-------- Records for the exercise

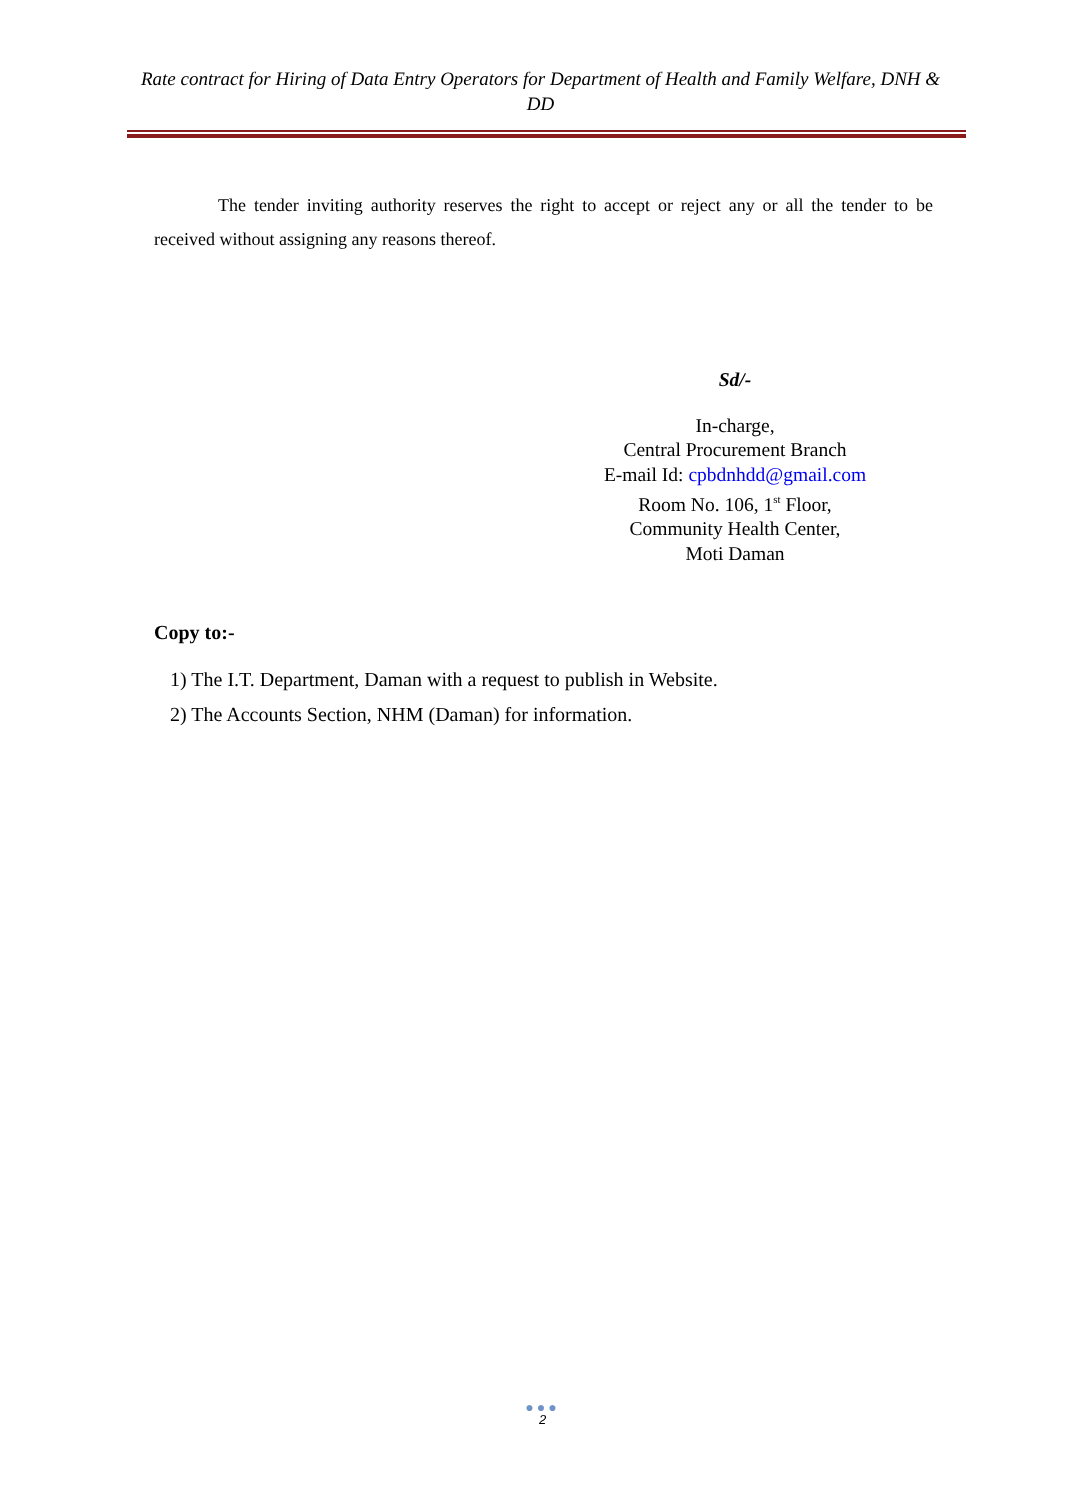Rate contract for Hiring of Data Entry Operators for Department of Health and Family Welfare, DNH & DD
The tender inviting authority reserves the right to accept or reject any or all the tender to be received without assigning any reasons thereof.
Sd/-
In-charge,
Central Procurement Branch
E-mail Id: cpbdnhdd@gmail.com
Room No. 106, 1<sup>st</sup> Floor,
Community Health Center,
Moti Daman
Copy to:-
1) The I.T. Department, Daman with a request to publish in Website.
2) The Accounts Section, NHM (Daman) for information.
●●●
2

----------------
-------- Records for the exercise

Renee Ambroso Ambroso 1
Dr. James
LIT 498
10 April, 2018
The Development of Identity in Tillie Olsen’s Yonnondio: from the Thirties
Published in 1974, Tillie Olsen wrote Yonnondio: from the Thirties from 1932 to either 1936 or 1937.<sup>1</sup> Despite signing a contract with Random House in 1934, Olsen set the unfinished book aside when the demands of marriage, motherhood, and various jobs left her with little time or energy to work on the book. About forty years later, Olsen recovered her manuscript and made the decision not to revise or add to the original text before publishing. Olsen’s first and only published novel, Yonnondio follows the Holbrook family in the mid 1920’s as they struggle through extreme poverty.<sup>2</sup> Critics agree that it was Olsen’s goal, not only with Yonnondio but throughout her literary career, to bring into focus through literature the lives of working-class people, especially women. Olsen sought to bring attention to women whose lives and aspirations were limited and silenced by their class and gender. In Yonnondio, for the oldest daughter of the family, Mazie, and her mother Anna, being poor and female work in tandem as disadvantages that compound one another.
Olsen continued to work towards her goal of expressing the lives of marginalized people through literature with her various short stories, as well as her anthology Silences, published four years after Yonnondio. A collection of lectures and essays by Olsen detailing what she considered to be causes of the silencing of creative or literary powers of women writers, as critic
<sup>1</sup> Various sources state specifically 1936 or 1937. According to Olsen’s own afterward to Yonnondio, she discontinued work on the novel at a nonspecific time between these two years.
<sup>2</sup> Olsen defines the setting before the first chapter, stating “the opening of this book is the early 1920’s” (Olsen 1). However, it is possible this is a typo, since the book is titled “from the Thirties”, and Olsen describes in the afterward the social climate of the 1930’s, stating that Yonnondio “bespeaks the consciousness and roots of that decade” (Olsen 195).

----------------

Copy exactly the stretch of data above from the line with "10 April, 2018" through the line with "The Development of", and omit all other lines.

10 April, 2018
The Development of Identity in Tillie Olsen’s Yonnondio: from the Thirties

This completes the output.